The governor of Okinawa has approved controversial plans to relocate a US Marine base to a less populous area – but said he would keep pressing to move the base off the of the Japanese island altogether.
The nod from Okinawa, long a reluctant host to the bulk of US military forces in Japan, is an achievement for Prime Minister Shinzo Abe, who has promised a more robust military and tighter security ties with the US amid escalating tensions with China.
Sceptics, however, said it remained far from clear whether the relocation – stalled since the move was first agreed upon by Washington and Tokyo in 1996 – would actually take place given persistent opposition from Okinawa residents, many of whom associate the US bases with crime, pollution and noise.
The approval came a day after Mr Abe visited Tokyo’s Yasukuni Shrine, which is seen in parts of Asia as a symbol of Japan’s past militarism. His trip infuriated China and South Korea, and prompted concern from in Washington about deteriorating ties between the Asian neighbours.
Hirokazu Nakaima, the Governor of Okinawa, told a news conference he had approved a central government request for a landfill project at the new site, on the Henoko coast near the town of Nago. His approval for that project, required by law and a first step to building the replacement facility, was the last procedural barrier to eventually replacing the US Marine Corps’ Air Station Futenma in the crowded town of Ginowan. “The government has recently met our requests in compiling a plan to reinvigorate Okinawa. We felt that the Abe government’s regard for Okinawa is higher than any previous governments,” Mr Nakaima said.
However, he added that he still believed the quickest way to relocate Futenma air base would be to move it to an existing facility with runways outside Okinawa.
About 2,000 people gathered in front of the island’s government building to protest against Mr Nakaima’s decision, with a few hundred of them staging a sit-in at the lobby, the Jiji news agency said. The US and Japan agreed in 1996 to close the Futenma base but plans for a replacement stalled in the face of opposition in Okinawa, which hosts more than half of the US force in Japan, which totals about 38,000 military personnel, 43,000 dependents and 5,000 civilian employees. Okinawa was occupied by the US after Japan’s defeat in the Second World War until 1972.
Japan’s ties with the US were strained when then-Prime Minister, Yukio Hatoyama, who took office in 2009, sought to keep a campaign promise to move the US base off Okinawa. Futenma has been a lightning rod for criticism because of its location in a densely populated area. Activists living in tents have been staging a protest near the site of the proposed Henoko base for almost 10 years and have promised demonstrations if Nakaima approves construction.
An election for the mayor of Nago next month could prove problematic if the incumbent Susumu Inamine – who opposes the plan – is re-elected, while the central government could face a dilemma if demonstrators try to block construction. “There are so many potential wild cards, so much that has to be done, that every small decision moves the process forward but by no means guarantees a final conclusion,” said Brad Glosserman, of Pacific Forum CSIS, a Hawaii-based think-tank.
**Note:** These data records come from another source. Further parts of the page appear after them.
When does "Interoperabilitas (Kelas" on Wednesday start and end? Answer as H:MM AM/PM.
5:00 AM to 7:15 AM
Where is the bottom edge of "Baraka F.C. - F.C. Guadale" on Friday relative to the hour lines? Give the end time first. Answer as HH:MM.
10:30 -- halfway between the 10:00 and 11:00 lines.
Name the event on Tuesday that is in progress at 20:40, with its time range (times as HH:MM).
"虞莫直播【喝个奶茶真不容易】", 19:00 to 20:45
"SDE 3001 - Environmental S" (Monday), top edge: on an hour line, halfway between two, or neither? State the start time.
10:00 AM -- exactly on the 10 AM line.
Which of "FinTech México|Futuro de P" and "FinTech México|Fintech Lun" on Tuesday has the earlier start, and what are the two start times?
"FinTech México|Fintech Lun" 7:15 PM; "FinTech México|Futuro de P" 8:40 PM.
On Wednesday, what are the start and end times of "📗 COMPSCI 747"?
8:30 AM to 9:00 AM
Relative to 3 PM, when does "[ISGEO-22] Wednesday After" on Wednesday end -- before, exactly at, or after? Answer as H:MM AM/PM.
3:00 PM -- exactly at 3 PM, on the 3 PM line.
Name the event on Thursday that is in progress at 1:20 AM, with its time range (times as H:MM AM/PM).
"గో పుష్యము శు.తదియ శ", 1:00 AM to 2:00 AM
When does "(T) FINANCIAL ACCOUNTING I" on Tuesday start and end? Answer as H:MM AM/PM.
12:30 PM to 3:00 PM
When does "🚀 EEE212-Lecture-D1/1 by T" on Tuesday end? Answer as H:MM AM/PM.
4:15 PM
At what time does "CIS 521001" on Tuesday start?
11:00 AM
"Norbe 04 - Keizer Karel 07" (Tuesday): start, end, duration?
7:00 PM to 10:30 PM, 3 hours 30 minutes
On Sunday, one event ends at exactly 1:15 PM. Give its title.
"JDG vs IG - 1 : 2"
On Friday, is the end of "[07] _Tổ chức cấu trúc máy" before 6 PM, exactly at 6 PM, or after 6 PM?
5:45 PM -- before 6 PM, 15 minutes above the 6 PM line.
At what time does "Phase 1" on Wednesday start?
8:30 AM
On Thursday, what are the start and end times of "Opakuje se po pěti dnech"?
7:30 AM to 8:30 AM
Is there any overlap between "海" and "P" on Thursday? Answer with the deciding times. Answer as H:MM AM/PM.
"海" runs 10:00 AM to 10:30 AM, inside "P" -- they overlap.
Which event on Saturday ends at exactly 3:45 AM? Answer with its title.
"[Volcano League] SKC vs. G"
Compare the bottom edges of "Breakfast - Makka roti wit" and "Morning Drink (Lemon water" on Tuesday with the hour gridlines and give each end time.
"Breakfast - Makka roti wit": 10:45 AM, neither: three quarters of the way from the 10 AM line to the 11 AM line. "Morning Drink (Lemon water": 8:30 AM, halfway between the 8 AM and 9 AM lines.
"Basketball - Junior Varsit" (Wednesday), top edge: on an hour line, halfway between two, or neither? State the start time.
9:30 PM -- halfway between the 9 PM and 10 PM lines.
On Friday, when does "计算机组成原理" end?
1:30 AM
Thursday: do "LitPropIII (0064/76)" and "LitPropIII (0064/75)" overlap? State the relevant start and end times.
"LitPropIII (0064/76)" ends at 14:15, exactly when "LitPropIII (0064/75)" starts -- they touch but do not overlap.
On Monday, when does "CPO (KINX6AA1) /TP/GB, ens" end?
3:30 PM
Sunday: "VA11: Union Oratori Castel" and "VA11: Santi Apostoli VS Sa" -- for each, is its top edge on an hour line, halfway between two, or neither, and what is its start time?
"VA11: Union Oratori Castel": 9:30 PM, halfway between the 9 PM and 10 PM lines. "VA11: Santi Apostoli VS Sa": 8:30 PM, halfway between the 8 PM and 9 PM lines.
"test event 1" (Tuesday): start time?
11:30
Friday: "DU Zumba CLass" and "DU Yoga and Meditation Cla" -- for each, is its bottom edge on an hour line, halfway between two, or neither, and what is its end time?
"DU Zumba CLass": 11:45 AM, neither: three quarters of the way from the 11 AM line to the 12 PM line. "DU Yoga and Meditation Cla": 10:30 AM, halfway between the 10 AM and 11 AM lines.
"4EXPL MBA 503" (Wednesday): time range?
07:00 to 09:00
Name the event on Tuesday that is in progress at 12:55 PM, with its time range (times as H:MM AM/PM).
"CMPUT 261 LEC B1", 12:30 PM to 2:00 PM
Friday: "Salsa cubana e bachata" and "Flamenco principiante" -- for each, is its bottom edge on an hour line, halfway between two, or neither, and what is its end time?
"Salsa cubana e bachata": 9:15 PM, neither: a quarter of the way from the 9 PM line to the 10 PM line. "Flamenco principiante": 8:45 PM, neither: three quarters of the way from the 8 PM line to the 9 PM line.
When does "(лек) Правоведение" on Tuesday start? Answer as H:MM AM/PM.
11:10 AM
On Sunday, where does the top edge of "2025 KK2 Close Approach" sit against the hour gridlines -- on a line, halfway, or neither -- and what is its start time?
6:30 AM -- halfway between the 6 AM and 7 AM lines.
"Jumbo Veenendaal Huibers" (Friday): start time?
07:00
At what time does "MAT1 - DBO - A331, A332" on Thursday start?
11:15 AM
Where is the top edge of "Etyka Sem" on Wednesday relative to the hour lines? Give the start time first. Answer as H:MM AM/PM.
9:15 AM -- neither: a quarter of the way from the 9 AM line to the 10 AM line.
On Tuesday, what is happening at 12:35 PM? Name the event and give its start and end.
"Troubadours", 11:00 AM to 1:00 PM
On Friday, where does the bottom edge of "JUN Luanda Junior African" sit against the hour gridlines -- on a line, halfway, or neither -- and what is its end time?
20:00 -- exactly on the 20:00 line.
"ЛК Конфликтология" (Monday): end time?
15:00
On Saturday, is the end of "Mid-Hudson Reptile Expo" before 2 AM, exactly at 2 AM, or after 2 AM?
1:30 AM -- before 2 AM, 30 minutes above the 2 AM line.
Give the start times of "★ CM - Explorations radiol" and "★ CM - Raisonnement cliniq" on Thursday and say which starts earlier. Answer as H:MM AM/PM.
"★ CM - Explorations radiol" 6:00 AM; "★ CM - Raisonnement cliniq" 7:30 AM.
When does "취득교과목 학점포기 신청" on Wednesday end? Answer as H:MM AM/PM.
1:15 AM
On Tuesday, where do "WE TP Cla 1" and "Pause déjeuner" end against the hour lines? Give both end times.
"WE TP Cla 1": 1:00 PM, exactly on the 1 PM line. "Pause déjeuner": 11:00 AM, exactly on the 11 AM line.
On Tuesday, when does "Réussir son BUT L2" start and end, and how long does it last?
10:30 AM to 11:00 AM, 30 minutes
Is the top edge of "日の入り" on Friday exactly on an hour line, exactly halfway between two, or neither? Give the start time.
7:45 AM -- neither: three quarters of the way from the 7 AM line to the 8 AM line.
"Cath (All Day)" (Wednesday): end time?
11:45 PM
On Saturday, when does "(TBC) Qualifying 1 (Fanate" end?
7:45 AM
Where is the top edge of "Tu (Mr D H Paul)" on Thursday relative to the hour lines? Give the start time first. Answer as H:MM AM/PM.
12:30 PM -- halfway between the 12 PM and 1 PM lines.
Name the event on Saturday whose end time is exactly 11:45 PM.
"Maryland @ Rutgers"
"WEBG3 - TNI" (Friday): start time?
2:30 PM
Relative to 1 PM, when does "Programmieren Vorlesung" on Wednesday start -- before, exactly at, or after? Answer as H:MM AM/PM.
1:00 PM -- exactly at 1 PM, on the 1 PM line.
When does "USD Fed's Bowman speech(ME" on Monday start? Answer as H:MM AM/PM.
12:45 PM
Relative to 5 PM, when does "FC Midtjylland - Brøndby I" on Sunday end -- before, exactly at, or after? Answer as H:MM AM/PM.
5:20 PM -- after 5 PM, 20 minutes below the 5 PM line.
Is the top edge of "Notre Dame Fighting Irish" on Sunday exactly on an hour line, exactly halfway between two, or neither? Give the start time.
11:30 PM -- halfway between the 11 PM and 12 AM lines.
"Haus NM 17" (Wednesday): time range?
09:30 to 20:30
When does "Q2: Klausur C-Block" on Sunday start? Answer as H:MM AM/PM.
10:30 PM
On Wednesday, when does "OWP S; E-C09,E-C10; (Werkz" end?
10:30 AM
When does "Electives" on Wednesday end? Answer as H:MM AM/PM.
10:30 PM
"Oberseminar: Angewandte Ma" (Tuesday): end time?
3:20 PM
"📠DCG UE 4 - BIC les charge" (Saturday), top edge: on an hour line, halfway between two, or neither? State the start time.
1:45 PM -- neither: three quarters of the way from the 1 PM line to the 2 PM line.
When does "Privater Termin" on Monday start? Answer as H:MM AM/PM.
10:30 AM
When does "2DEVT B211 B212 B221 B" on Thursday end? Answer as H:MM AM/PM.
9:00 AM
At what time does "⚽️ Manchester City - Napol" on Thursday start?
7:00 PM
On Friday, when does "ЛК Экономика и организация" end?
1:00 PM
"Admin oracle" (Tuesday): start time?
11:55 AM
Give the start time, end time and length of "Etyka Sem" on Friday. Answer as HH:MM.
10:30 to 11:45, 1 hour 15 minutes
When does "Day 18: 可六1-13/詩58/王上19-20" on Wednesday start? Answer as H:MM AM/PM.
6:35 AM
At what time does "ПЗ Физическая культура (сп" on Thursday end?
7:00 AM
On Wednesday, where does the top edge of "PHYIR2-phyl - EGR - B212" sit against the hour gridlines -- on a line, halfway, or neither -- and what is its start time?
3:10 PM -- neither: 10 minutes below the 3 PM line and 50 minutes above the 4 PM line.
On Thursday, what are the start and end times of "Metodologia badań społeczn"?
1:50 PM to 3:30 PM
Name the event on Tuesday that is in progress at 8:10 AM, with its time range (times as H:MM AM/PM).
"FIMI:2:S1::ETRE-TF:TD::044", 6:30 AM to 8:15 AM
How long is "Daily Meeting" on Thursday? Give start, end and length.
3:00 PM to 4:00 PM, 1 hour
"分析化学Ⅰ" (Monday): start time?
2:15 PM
In April, the US and Japan unveiled plans to close Futenma as early as 2022. Mr Abe said the government would study whether that plan could be accelerated and would begin negotiating a deal with Washington that could allow for more local oversight of environmental issues at US bases. That would address Mr Nakaima’s call to revise the bilateral Status of Forces agreement that has applied to the US military in Japan since 1960 but has never been officially revised.
Mr Abe’s government has set aside ¥348bn for Okinawa’s economic development for the year from April – 15.3 per cent more than this year.